I think we have a IndexedSeq, List as well as HashSet for the occasions when we want a specific implementation, for example for performance reasons. But Seq is as abstract as it gets, unlike in other functional languages, exactly so we can have various implementations.

Why was it thought necessary to remove ReusableCBF, which could be used to do various tricks like this? To be clear, I do not speak about CBF in general, as it was clearly a design choice which I understand even if it makes me a sad panda. If only the implicit conversion target Factory was always the same instance, or if Factory exposed an Option[IterableFactory[_]], anything, we could see more such optimisations. Was it a conscious decision to prevent this sort of thing, or it just sort of happened? This would be an extremely minor, both source and binary compatible change to the library.

This is especially useful with various non-generic collections, especially domain-specific collections: if I have a dedicated collection type, then I typically want that runtime type to be preserved when the collection is used.
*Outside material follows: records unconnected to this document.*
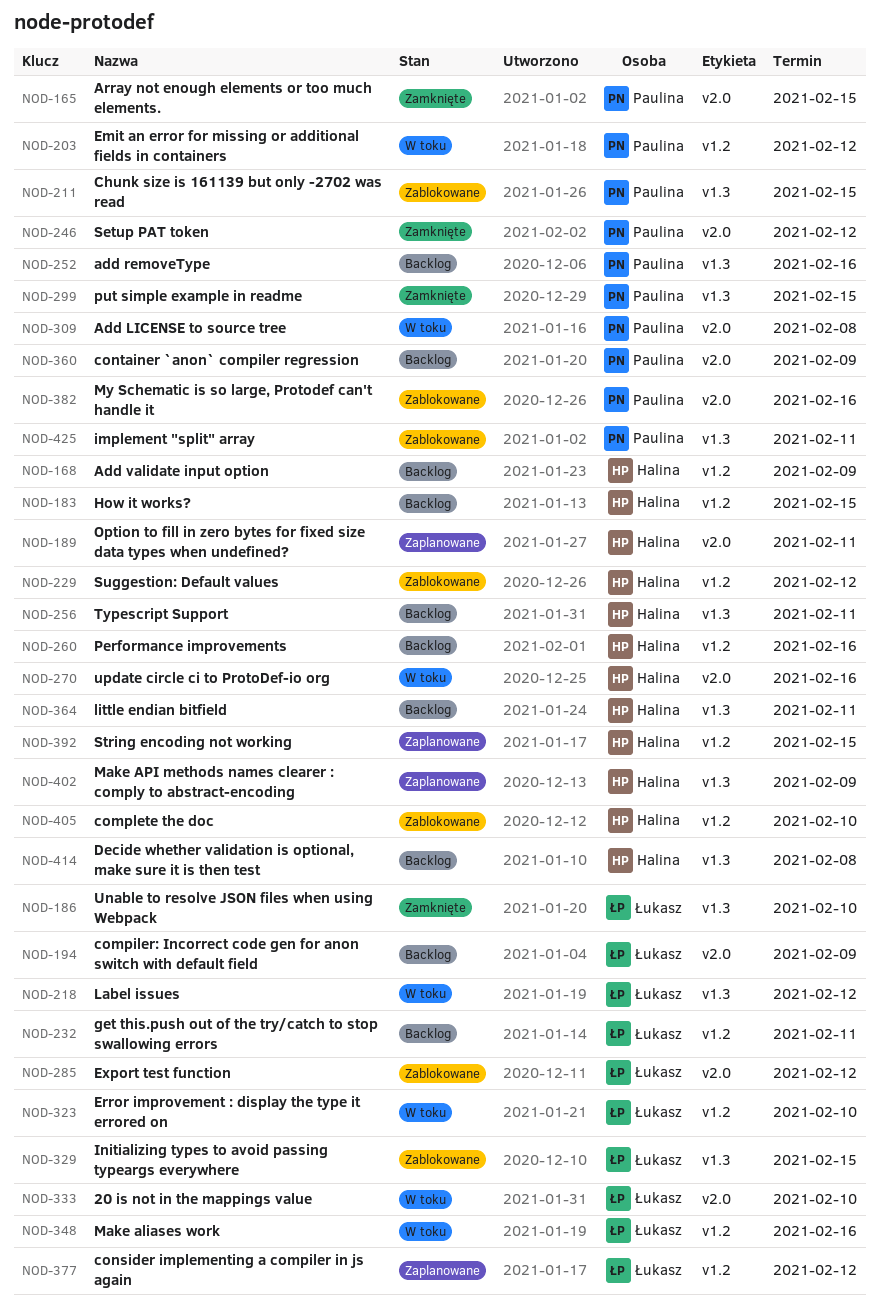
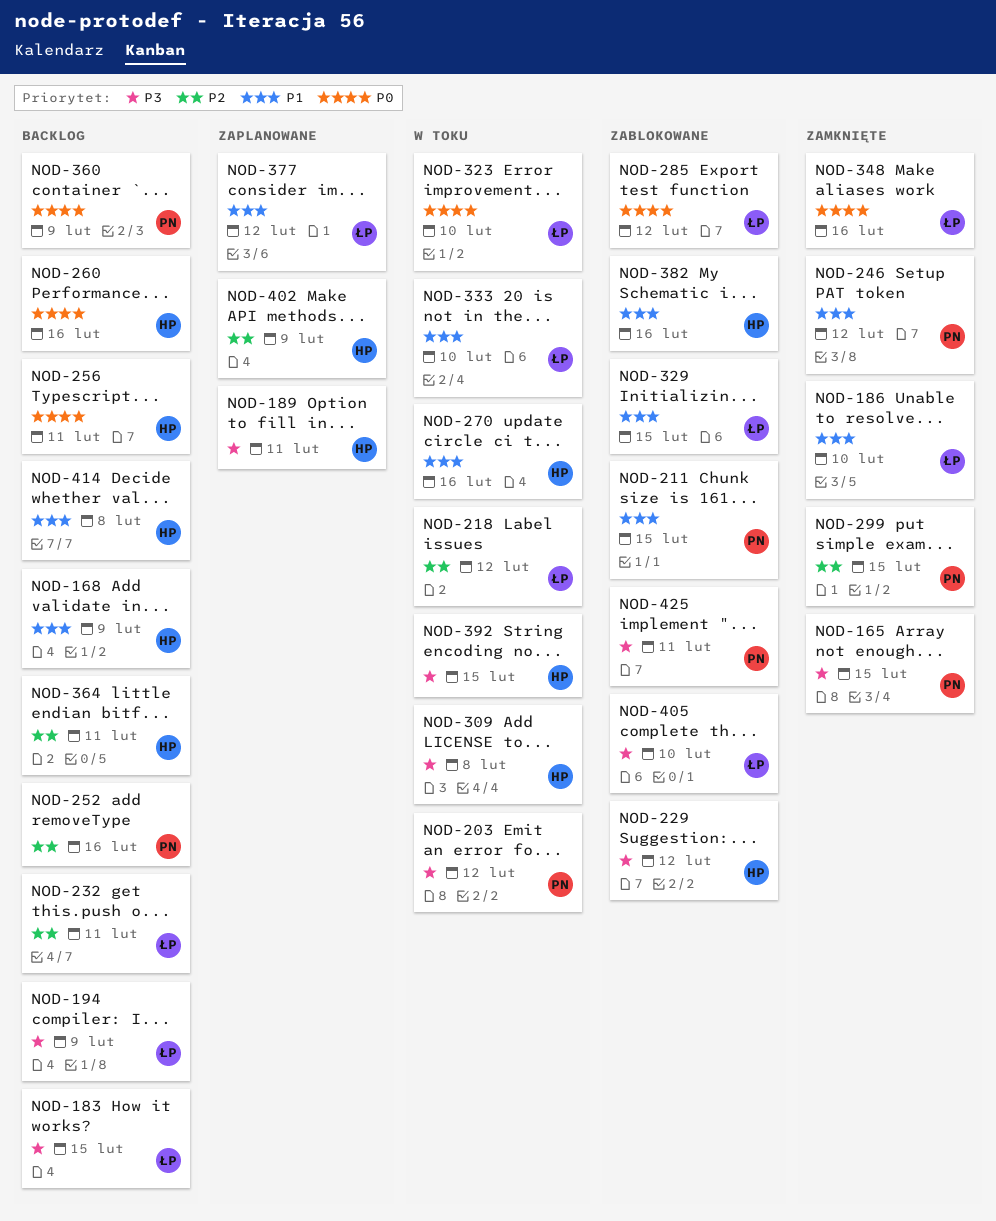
NOD-183, owner: Halina -> Łukasz
NOD-309, owner: Paulina -> Halina
NOD-348, status: W toku -> Zamknięte
NOD-382, owner: Paulina -> Halina
NOD-392, status: Zaplanowane -> W toku
NOD-405, owner: Halina -> Łukasz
However, methods like toSeq are useful as a sort of explicit breakOut from pre-2.13: they allow, at O(1), to share the internal structure o the dedicated collection, but circumventing any additional eatures and switching to a standard collection semantics (this of course works better for immutable implementations). It is also one of the reasons I am not super happy about deprecating overriding of various ‘toXxx’ methods, as it makes third-party implementations much worse integrated than they could.

2 Likes

Hey @noresttherein,

One problem with toXxx methods (such as toList, toSet, etc.) is that they are redundant with the more general to operation. The to operation is more general in the sense that it works with many more collection types, including user-defined collection types.

That being said, I agree with your analysis that the current design makes some optimizations impossible to implement.
Maybe the to operation should take a BuildFrom instead of a Factory… I am not sure whether such a transition could be smoothly achieved, though.

Could you please elaborate on your suggestions that would be both source and binary compatible? Do you mind giving a concrete example?

Sure.
Currently we have:

implicit def toFactory[A, CC[_]](factory: IterableFactory[CC]): Factory[A, CC[A]] = new ToFactory[A, CC](factory)

  @SerialVersionUID(3L)
  private[this] class ToFactory[A, CC[_]](factory: IterableFactory[CC]) extends Factory[A, CC[A]] with Serializable {
    def fromSpecific(it: IterableOnce[A]): CC[A] = factory.from[A](it)
    def newBuilder: Builder[A, CC[A]] = factory.newBuilder[A]
  }

The simplest change which would make me happy would be:

implicit def toFactory[A, CC[_]](factory: IterableFactory[CC]): Factory[A, CC[A]] = ReusableFactory.asInstanceOf[Factory[A, CC]]
  private[this] val ReusableFactory = new ToFactory[Any, CC](factory)

  @SerialVersionUID(3L)
  private[this] class ToFactory[A, CC[_]](factory: IterableFactory[CC]) 
extends Factory[A, CC[A]] with Serializable {
    def fromSpecific(it: IterableOnce[A]): CC[A] = factory.from[A](it)
    def newBuilder: Builder[A, CC[A]] = factory.newBuilder[A]
  }

Then I could write:

override def to[C](factory :Factory[A, C]) :C =
   if (factory == Set.toFactory[Any]) SpecializedSet(this)
   else super.to(factory)

Of course, I am not depending on the above equality for correctness, only optimisations, so even if at some point a decision was made to depart from this solution, no code would break, just execute (much) moe slowly.

2 Likes

This looks very reasonable to me.

1 Like